Un accord de principe sur le programme de recherche Horizon 2020
La présidence irlandaise du Conseil de l’UE a conclu hier (25 juin) un accord de principe avec le Parlement et la Commission afin de mobiliser 70,2 milliards d’euros pour le budget de la recherche entre 2014 et 2020. Cette décision résout un certain nombre de différends à propos du programme Horizon 2020.
La présidence irlandaise du Conseil de l’UE a conclu hier (25 juin) un accord de principe avec le Parlement et la Commission afin de mobiliser 70,2 milliards d’euros pour le budget de la recherche entre 2014 et 2020. Cette décision résout un certain nombre de différends à propos du programme Horizon 2020.

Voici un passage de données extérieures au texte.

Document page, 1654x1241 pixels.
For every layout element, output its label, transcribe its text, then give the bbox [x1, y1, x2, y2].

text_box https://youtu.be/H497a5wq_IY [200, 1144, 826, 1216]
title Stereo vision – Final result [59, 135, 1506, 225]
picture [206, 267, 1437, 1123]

Un large accord, conclu après neuf réunions organisées ces six derniers mois entre les trois organes législatifs de l'UE, garantit au programme Horizon 2020 un montant de 70,2 milliards d'euros du budget à long terme de l'UE, actuellement en cours de négociation.
Des responsables ont indiqué hier à EURACTIV que le montant était garanti, même si le budget global de l'UE doit toujours être approuvé par les États membres, représentés au Conseil de l'UE, et par le Parlement européen.
Trois piliers
À la suite de négociations « longues et éprouvantes », les représentants de l'UE ont convenu des pourcentages de trois piliers clés du programme Horizon 2020.

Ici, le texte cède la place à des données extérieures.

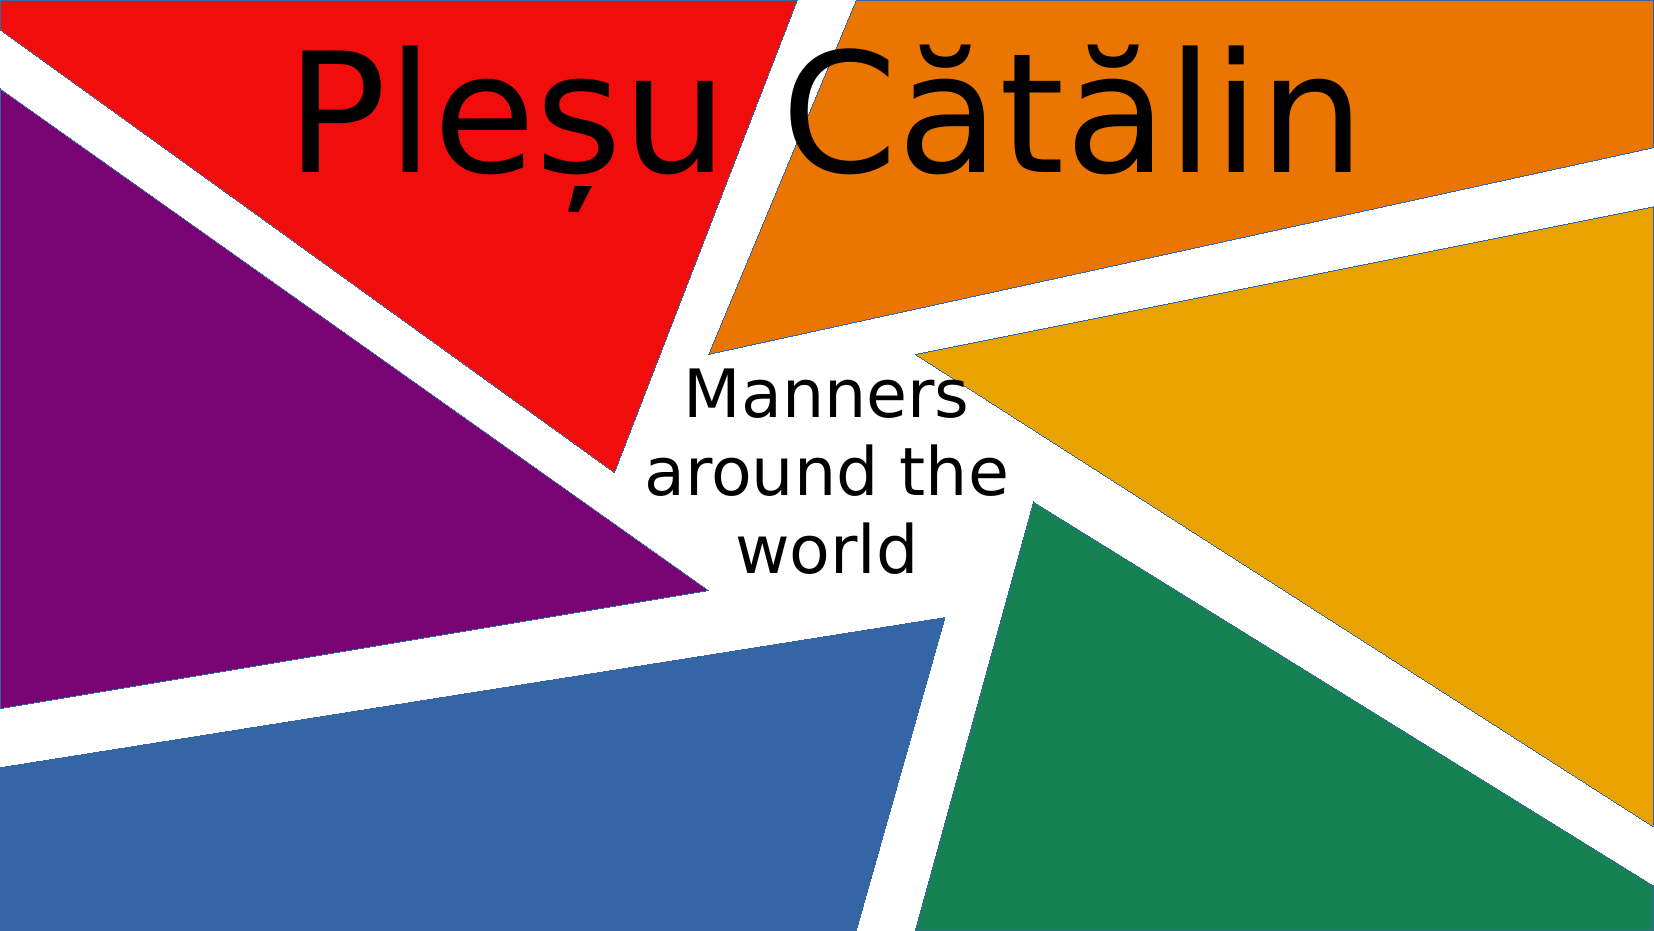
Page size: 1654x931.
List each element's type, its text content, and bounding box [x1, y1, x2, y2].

subtitle Manners around the world [620, 324, 1034, 621]
title Pleșu Cătălin [82, 17, 1571, 212]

- L’excellence de la science (37 %), ce qui comprend le financement d'un centre européen de recherche, d'infrastructures et de technologies futures et émergentes.
- L'hégémonie industrielle (22,5 %), ce qui contient des soutiens spécifiques pour les petites et moyennes entreprises (PME) et pour les technologies industrielles habilitantes.
- Les défis sociétaux (38 %), ce qui permettra d'orienter la recherche vers les problèmes liés au vieillissement de la société et à la dégradation de l'environnement.
- Un outil distinct reconnaîtra le rôle des PME et leur accordera directement 20 % du budget du programme Horizon 2020.
- Un nouveau modèle de financement simplifié rationalisera les demandes de financements dans l'ensemble du programme, réduira les charges administratives et fera grimper le nombre de demandes.
EURACTIV a cru comprendre que les deux derniers thèmes étaient les plus controversés. Même si le Parlement a obtenu un outil distinct pour les PME, il n'a pas été en mesure d'obtenir un objectif fixe sur les montants que ces entreprises recevront.
Quel modèle de financement ?
Le Conseil s'est fortement opposé à cet outil distinct et a au contraire accepté que les PME reçoivent un « objectif indicatif » pour les financements.
Dans le même temps, le Parlement a accepté un modèle de financement simplifié après avoir longtemps insisté lors des négociations sur le fait que le programme devrait continuer à utiliser un ancien modèle parallèlement au nouveau.
Les législateurs estimaient que la suppression du modèle plus compliqué utilisé dans le dernier programme-cadre sur la recherche irait à l'encontre des grands instituts européens de recherche.
Des responsables ont confirmé que cette impasse avait été résolue la semaine dernière lorsque la Commission a rencontré les représentants des grands instituts de recherche et leur a assuré que le nouveau système servirait leur intérêt.
« Cette procédure a été éprouvante, mais elle révèle clairement le fonctionnement du principe de codécision : les trois institutions font tout leur possible pour les citoyens d'Europe », a déclaré le ministre irlandais de la recherche, Seán Sherlock.
Le texte consolidé, qui devrait contenir plus de 1 000 pages, doit encore être rédigé et le Parlement devrait passer au vote en septembre. L'accord du Conseil est attendu à la mi-juillet.